You must be Canadian, or you know I am...LOL....thanks for all your info...and I will definately be painting it, just when... as there are so many other things that need to be done... like painting our kitchen cabinets as it's not in the budget to get them redone at the moment... so those first then the fireplace...but can't wait...I will definatley post pictures and let you know when I have it done...knowing me, the virgo, I will have it done before summer's end... 

Thanks again... I will make sure to use the glaze and decide on the matte when finished like yourself..and I will try and find a brick to practice on first... I can see why it would help a lot - not so intimidating if I use a practice brick first. 

Thanks again, Krista, the Ontarian....


----------



## eric890 (May 25, 2008)

*Brick-ANew Fireplace Mantle*

Hey everybody,

Has anyone tried one of Brick-ANew's wood fireplace mantles? I read some positive responses about their paint kit so I was wondering if anybody had bought anything else from their site. I am remodeling my house and thinking about putting up a new mantle, so any feedback would be great. Thanks in advance!


----------



## counterform (Nov 16, 2008)

Eyes2020 - which Brick-Anew color did you use - Misty Harbor?
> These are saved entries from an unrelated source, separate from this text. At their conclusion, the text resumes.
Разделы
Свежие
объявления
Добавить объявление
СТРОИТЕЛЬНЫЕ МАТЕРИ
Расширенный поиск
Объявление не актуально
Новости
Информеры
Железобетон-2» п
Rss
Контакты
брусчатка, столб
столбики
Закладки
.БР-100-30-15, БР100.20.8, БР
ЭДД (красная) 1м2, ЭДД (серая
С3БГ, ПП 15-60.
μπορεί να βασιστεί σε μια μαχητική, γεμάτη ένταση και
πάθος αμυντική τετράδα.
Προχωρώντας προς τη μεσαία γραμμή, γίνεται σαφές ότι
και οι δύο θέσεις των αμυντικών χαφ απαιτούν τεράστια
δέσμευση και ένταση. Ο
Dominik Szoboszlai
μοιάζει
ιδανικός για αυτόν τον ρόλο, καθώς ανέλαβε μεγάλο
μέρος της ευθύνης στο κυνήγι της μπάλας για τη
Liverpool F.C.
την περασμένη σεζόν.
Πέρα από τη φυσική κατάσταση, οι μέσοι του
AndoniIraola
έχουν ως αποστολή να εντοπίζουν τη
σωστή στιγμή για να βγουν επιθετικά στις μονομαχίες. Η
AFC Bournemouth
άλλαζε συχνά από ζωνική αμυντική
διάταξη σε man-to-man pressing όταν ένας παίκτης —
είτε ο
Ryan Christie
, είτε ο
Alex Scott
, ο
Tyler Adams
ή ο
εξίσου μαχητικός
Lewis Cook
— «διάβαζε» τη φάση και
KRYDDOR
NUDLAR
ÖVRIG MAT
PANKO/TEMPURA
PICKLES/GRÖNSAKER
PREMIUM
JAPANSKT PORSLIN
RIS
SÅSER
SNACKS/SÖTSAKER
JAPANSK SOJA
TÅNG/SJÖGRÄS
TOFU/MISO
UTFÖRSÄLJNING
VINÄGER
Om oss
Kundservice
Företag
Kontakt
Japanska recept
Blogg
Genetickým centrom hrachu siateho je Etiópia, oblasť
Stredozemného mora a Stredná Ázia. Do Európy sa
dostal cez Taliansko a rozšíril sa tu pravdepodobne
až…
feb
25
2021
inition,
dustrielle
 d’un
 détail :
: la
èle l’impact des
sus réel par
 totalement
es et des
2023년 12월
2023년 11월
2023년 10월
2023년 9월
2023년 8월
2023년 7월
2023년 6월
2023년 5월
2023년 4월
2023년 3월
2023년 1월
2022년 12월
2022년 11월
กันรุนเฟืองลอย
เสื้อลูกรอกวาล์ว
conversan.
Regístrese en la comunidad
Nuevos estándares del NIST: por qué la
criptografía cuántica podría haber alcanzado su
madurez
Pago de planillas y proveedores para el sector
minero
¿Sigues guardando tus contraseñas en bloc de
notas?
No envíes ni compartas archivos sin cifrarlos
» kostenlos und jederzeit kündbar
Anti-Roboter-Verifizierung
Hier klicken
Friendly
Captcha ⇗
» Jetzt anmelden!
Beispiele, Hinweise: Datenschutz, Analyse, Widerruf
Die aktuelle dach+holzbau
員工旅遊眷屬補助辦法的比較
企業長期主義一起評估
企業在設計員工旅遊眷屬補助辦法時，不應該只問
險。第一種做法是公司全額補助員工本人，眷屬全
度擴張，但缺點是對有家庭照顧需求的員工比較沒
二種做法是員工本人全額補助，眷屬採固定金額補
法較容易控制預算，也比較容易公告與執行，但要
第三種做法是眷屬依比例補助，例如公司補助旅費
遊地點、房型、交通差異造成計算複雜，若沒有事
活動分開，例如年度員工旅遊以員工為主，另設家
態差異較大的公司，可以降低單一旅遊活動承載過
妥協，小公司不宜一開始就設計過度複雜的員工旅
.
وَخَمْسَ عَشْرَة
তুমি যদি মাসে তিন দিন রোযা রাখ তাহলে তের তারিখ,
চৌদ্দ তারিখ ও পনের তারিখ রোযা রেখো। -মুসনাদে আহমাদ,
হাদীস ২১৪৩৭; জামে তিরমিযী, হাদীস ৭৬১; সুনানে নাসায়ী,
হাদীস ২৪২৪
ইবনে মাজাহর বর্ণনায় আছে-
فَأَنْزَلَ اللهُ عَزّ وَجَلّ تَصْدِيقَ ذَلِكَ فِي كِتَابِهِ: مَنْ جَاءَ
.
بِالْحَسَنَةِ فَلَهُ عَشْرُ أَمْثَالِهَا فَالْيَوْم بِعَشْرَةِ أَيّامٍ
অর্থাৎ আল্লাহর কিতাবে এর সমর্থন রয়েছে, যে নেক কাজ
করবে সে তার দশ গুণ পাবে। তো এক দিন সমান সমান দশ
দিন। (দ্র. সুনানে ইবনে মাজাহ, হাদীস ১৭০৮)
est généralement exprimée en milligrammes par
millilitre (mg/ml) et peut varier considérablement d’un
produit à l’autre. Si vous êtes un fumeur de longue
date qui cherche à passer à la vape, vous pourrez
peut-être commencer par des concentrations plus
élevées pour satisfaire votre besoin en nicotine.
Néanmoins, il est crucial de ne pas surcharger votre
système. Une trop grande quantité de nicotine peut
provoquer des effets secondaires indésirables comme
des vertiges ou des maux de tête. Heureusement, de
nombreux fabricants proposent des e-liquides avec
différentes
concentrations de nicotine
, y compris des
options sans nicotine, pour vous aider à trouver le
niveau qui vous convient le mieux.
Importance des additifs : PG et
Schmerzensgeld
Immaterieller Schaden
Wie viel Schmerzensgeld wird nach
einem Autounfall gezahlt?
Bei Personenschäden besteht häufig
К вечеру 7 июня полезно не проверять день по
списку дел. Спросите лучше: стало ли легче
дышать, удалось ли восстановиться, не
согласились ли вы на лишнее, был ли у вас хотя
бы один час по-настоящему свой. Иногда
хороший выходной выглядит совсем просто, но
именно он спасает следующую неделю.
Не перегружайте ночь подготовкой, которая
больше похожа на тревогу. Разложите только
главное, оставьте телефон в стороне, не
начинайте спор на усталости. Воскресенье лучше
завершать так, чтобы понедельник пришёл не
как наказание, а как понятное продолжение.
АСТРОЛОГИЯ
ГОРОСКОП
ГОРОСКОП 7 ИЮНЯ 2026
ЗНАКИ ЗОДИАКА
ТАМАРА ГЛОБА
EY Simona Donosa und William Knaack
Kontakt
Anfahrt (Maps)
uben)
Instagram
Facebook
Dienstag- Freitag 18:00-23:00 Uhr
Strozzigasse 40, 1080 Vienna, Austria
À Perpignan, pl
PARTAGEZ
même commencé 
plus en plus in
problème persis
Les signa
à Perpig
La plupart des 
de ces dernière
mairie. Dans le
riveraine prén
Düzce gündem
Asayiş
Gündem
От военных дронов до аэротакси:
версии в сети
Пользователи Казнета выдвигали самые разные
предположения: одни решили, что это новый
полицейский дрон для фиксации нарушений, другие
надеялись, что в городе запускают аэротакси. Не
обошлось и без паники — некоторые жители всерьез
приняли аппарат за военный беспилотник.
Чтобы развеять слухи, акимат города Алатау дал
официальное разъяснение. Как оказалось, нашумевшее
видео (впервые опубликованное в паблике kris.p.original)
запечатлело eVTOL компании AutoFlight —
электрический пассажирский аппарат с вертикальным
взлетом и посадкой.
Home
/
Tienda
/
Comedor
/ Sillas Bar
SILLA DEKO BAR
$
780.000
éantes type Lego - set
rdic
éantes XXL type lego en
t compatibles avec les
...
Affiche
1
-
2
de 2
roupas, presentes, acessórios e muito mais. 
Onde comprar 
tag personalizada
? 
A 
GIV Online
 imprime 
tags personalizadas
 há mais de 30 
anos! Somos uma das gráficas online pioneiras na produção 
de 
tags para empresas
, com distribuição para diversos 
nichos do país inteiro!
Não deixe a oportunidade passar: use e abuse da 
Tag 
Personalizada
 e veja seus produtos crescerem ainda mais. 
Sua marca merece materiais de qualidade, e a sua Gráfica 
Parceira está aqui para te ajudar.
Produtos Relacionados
Not sure I trust my monitor to display colors correctly


----------



## eyes2020 (May 6, 2008)

*What color I used*

I actually used Twilight Taupe.


----------



## counterform (Nov 16, 2008)

Thanks, Eyes. The fireplace looks great. Ordered.


----------



## counterform (Nov 16, 2008)

eyes2020, another question for you: what color are your walls (brand/hue)? Love the look. Can you tell I want your room?


----------



## eyes2020 (May 6, 2008)

*Paint colors*

Well, I will tell you the room was painted three times before I finally found the color I liked. So, in an effort to save you from the same fate the color on the walls is Benjamin Moore HC 47: Brookline Beige. The bookcases are dove white. I love this room. It is right off our kitchen (Benjamin Moore HC-45 Shaker Beige currnently, but it too may be painted shortly, again.) and has cathedral ceilings (Benjamin Moore, Bone white). Also painted the (ugly black) beams Benjamin Moore, HC 46:Jackson Tan). Whew! Lot's of paint in that one room, eh? Good luck!


----------



## counterform (Nov 16, 2008)

eyes, I appreciate your help here. The room looks great - time well spent


----------



## eyes2020 (May 6, 2008)

Thanks! Send me a post so I know when you have completed yours. I am really looking forward to seeing it.


----------



## idmathis (Dec 14, 2008)

*fireplace*

Wow eyes, I wish I had checked out all the possibilities for fireplaces before I started on ours. We bought a 100 yr. old farm house that had a fireplace put in in the 70's. Dark ugly paneling above it and white brick with black grout! ick! So I went to the local hardware store and found a product called Multispec Stone Accents. Probably along the same lines as Brick-Anew. But, the primer grout color is only gray! There are other colors to put on the top but the gray really shows through so much that the Balmoral Red top coat looks purple. So after three other colors and now I am trying to mix colors to paint the grout in the cracks a creamy color I hate this product. Your fireplace looks great and I can only hope mine will someday too.


----------